## ページ
ときに大人の事情も見えますが(笑)、やるからには自分が楽しくないと、と思っています。なので、なるべく自分が好きなことをやるということと、「大衆演劇ってどういうものだろう?」と調べた人がその答えを垣間見られるようなチャンネルにできたらいいなと。朱雀関係の動画もこれからもっと上げていきたいと思っているので、1人でも多くの方に大衆演劇を知っていただくきっかけになったらいいなと思います。

◆ご自身のチャームポイントは?

飽き性なところ。基本的に日々あまり同じことをしないので、一緒にいても飽きないんじゃないかな(笑)。舞台上でもいろいろなことをしていますし。(外見で挙げると?)それはめっちゃ難しいですね…。僕、自分の顔が全く自分の理想とは違うので。ちなみに、理想の顔はジョニー・デップです(笑)。

◆もし役者じゃなかったらしてみたい仕事は?

バンドマンです。パートはギターボーカルで。昔は「役者を辞めてバンドがやりたい」と本気で言っていたこともありましたね(笑)。音楽はなんでも聴くのですが、イエモン(THE YELLOW MONKEY)は昔からずっと変わらず聴き続けています。

◆早乙女さんにとってファンの方はどのような存在?

実は大きな舞台をやるよりも、ファンクラブイベントで踊るときのほうが緊張するんです(笑)。長く僕のことを見てきてくださっている方も多いですし、ごまかしがきかないといいますか。自分の芸事に向き合ってくれて、自分の“芸”を見てくれるので、そういう面での信頼感は大きいです。

## 取り組む課題
1. 早乙女さんのインタビューで、理想の顔として挙げられている人物は誰か。
2. 早乙女さんのインタビューから、「◆」で始まる質問をすべて書き出して。
3. 早乙女さんのインタビューの続きを、最後の文のあとから書き進めて。
ここからのエントリーは、早乙女さんのインタビューとは関係のない別の資料だ。

## コレクションの保存項目
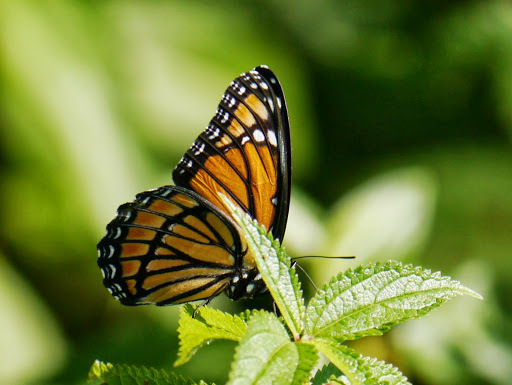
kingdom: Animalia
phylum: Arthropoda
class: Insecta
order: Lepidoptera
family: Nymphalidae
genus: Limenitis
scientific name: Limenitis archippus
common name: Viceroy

...

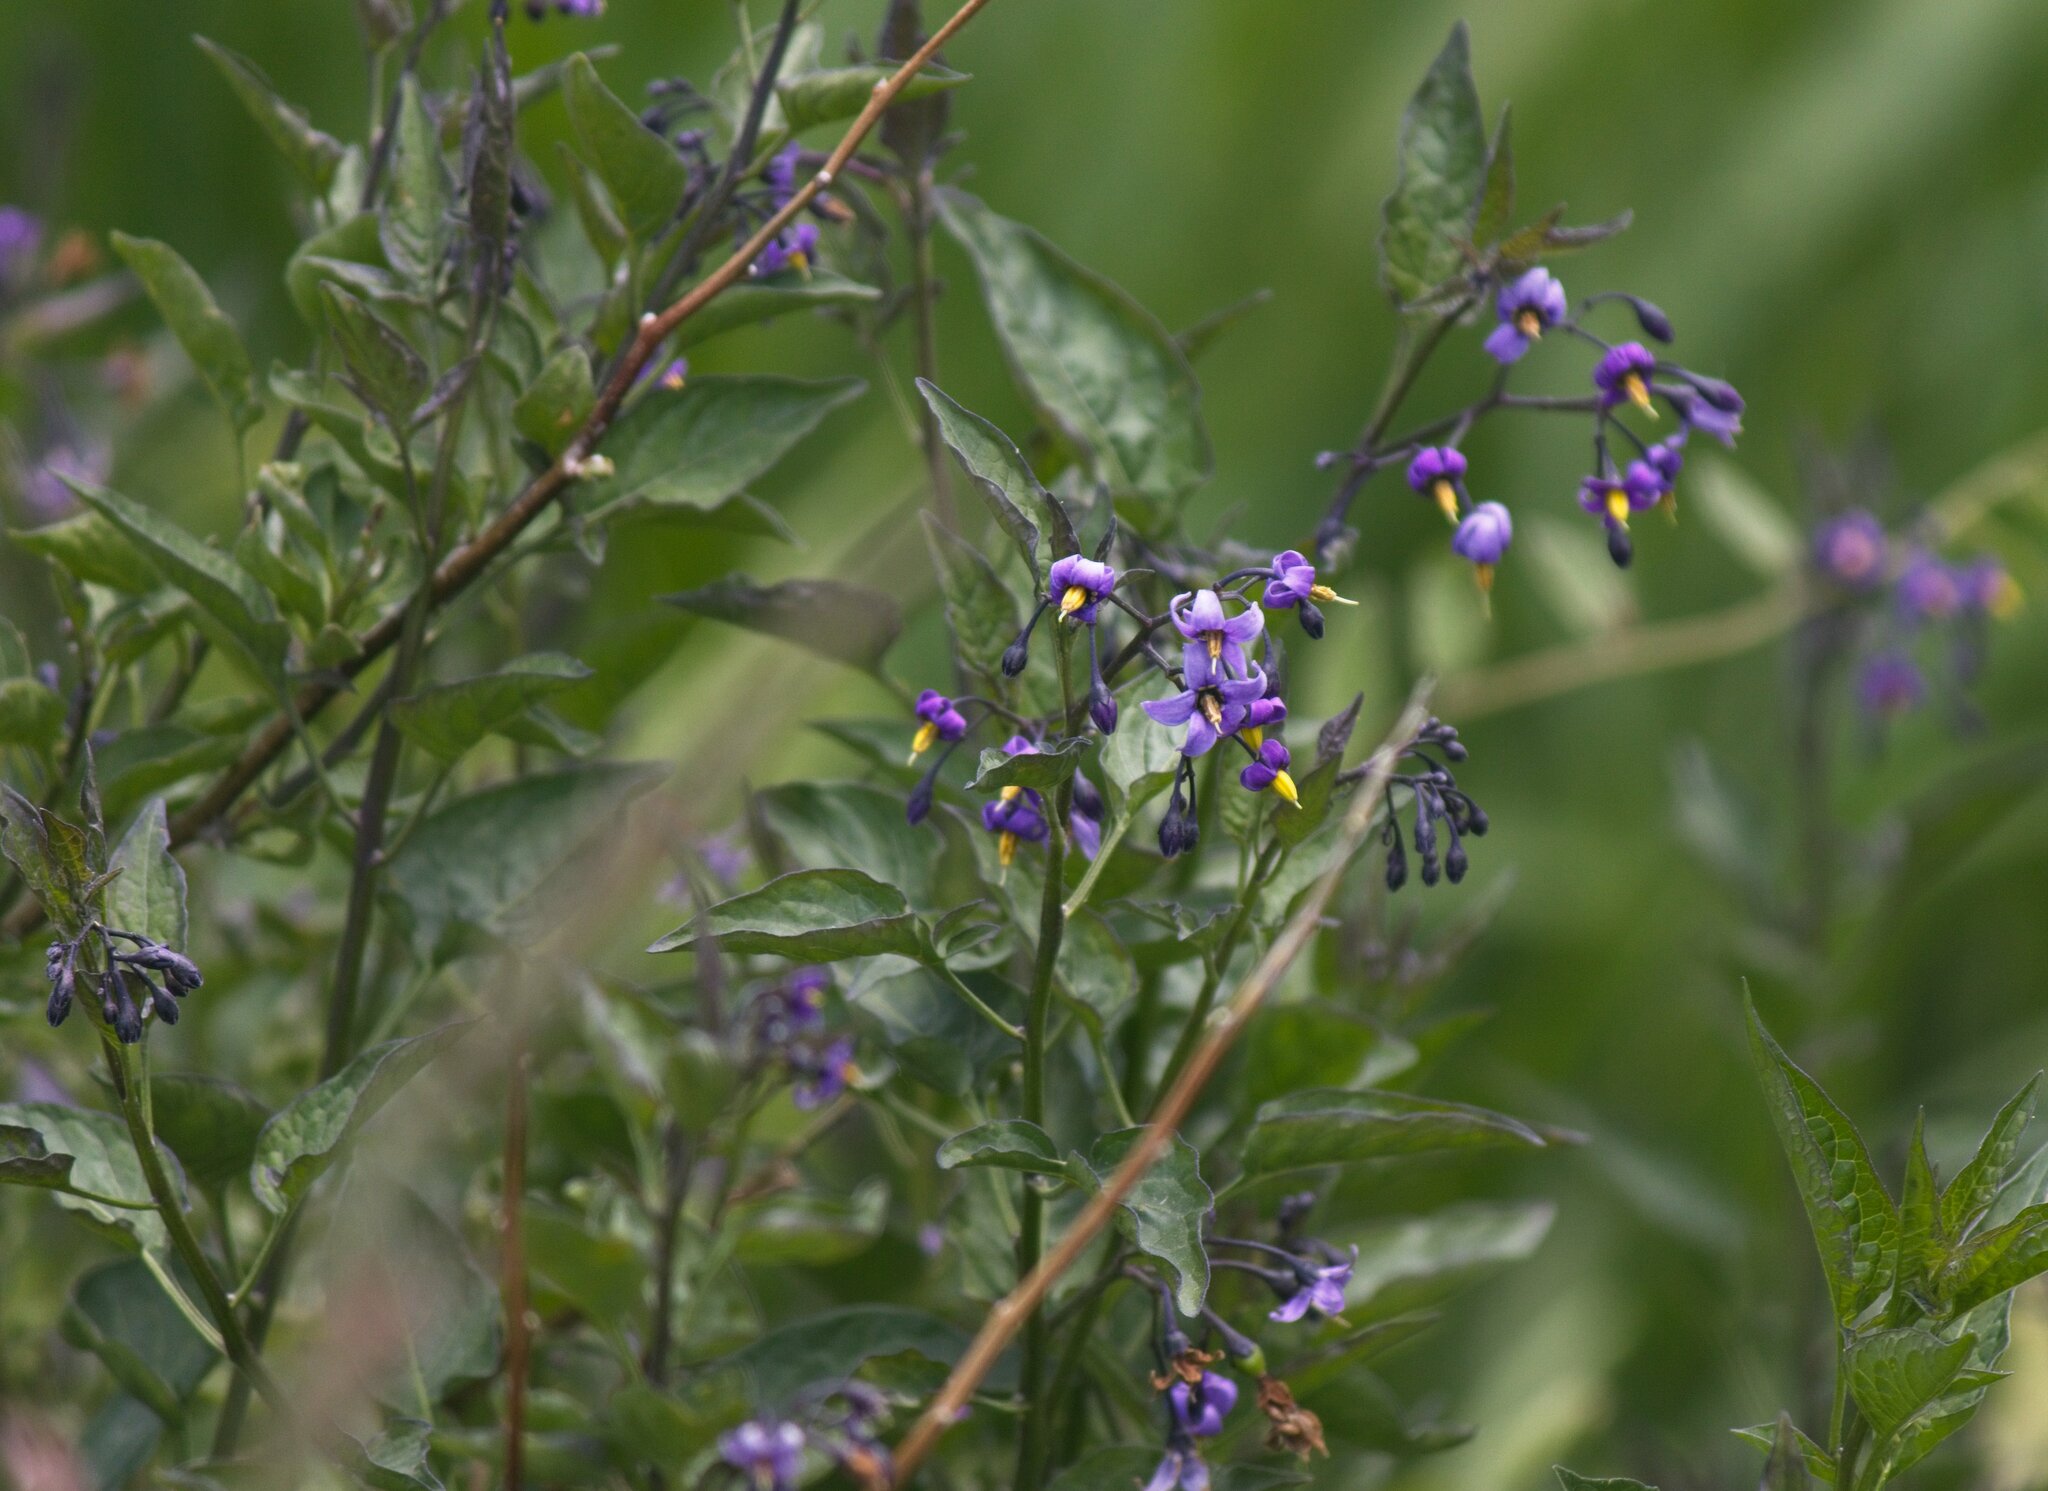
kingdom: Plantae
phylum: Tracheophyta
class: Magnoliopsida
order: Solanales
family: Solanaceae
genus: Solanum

## 演習の結果
1. ジョニー・デップ。

2.
・ご自身のチャームポイントは?
・もし役者じゃなかったらしてみたい仕事は?
・早乙女さんにとってファンの方はどのような存在?

3.
PROFILE

早乙女太一
●さおとめ・たいち…1991年9月24日生まれ。福岡県出身。B型。9月から上演される、劇団☆新感線43周年興行・秋公演 いのうえ歌舞伎「天號星」への出演を控える。

公式Twitter:https://twitter.com/taichi_saotome/
公式Instagram:https://www.instagram.com/taichisaotome_official/

公演情報

「劇団朱雀2023」
チケット料金:全席指定8,800円

東京公演:かめありリリオホール
日時:2023年5月19日(金)~5月31日(水)

大阪公演:COOL JAPAN PARK OSAKA TTホール
日時:2023年6月7日(水)~6月11日(日)

福岡公演:キャナルシティ劇場
日時:2023年6月16日(金)~6月18日(日)

沖縄公演:アイム・ユニバース てだこホール 大ホール
日時:2023年6月24日(土)~6月25日(日)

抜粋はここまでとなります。